That's works well, but it plots a numbers on the X-axis ( 1,2,3,4..... ).
How can I plot the same graphic, but with dates on the X-axis ( {2007, 1, 16},  {2007, 1, 17}, {2007, 1, 18},.... ) ?

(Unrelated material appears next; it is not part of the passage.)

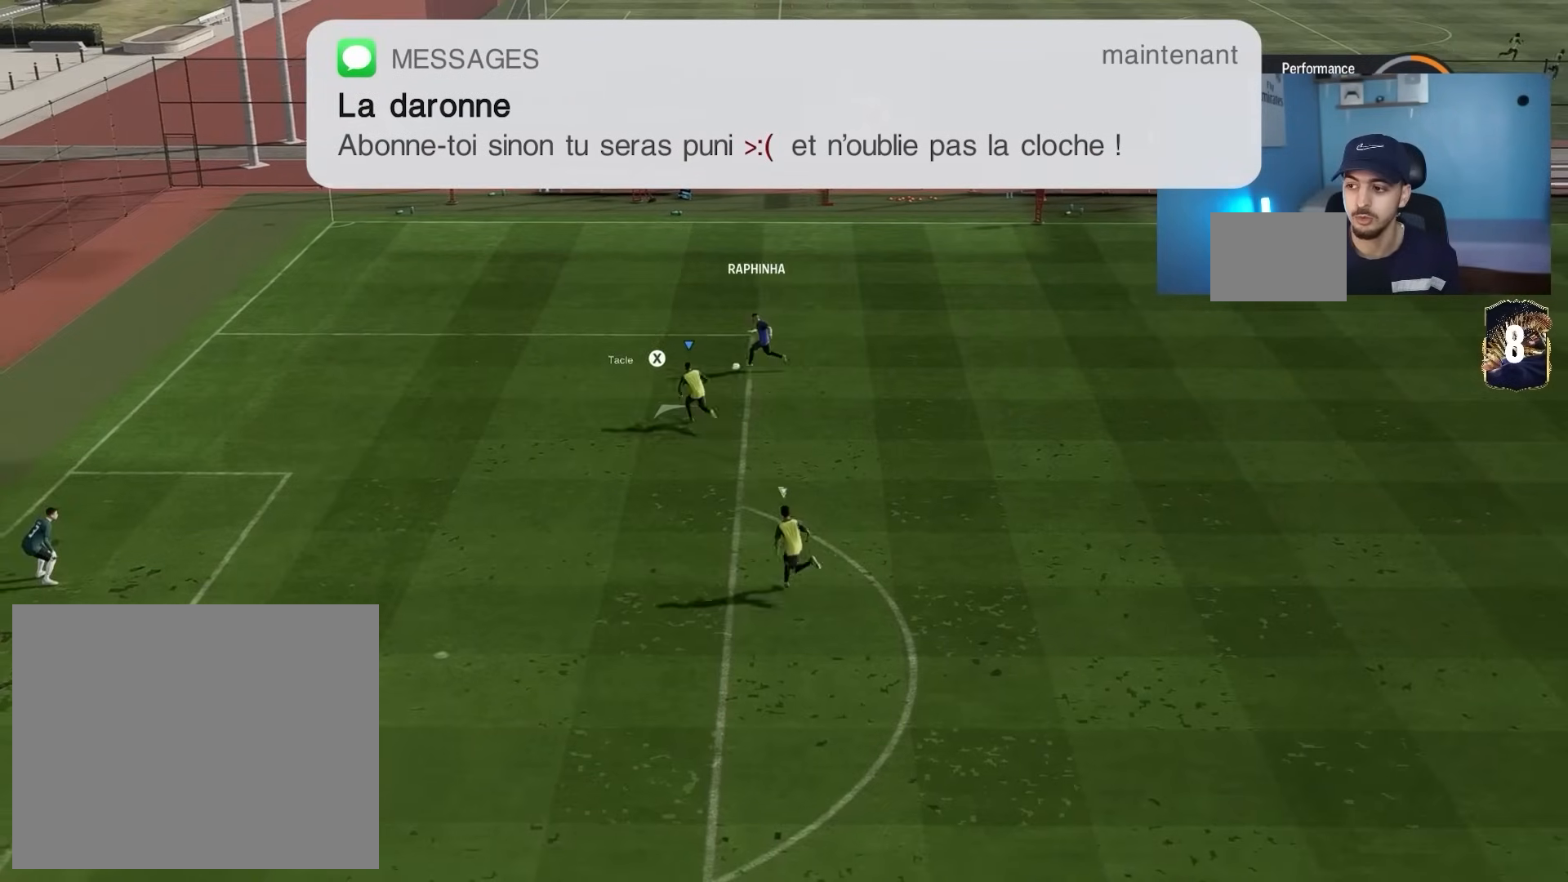
{"buttons": ["R1", "R2"], "left_stick": "left", "right_stick": "center", "events": [[367, "left_stick", "left"]]}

I found function DateListPlot, but I don't know, how to use it in this case.
Many thanks !
POSTED BY: Ivan Ivan
3 Replies
Posted 11 years ago
 In[1]:= data22 = {
 {{2007, 1, 16}, 12582.59`}, {{2007, 1, 17}, 12577.15`}, {{2007, 1, 18}, 12567.93`}, {{2007, 1, 19}, 12565.53`},
  {{2007, 1, 22}, 12477.17`}, {{2007, 1, 23}, 12533.8`}, {{2007, 1, 24}, 12621.77`}, {{2007, 1, 25}, 12502.56`},
  {{2007, 1, 26}, 12487.02`}, {{2007, 1, 29}, 12490.78`}, {{2007, 1, 30}, 12523.31`}, {{2007, 1, 31}, 12621.69`},
  {{2007, 2, 1}, 12673.68`}, {{2007, 2, 2}, 12653.49`}, {{2007, 2, 5}, 12661.74`}, {{2007, 2, 6}, 12666.31`},
  {{2007, 2, 7}, 12666.87`}, {{2007, 2, 8}, 12637.63`}, {{2007, 2, 9}, 12580.83`}, {{2007, 2, 12}, 12552.55`},
  {{2007, 2, 13}, 12654.85`}, {{2007, 2, 14}, 12741.86`}, {{2007, 2, 15}, 12765.01`}, {{2007, 2, 16}, 12767.57`}};
 g1 = DateListPlot[data22];
 
In[3]:= data33 = Map[{AbsoluteTime[First[#]], Last[#]} &, data22]

Out[3]= {
{3377894400, 12582.6}, {3377980800, 12577.2}, {3378067200, 12567.9}, {3378153600, 12565.5},
{3378412800, 12477.2}, {3378499200,12533.8}, {3378585600, 12621.8}, {3378672000, 12502.6},
{3378758400, 12487.}, {3379017600, 12490.8}, {3379104000, 12523.3}, {3379190400, 12621.7},
{3379276800, 12673.7}, {3379363200, 12653.5}, {3379622400, 12661.7}, {3379708800, 12666.3},
{3379795200, 12666.9}, {3379881600, 12637.6}, {3379968000, 12580.8}, {3380227200, 12552.6},
{3380313600, 12654.9}, {3380400000, 12741.9}, {3380486400, 12765.}, {3380572800, 12767.6}}

In[4]:= nlm = Normal[NonlinearModelFit[data33, a + b*(t)^0.3, {a, b}, t]]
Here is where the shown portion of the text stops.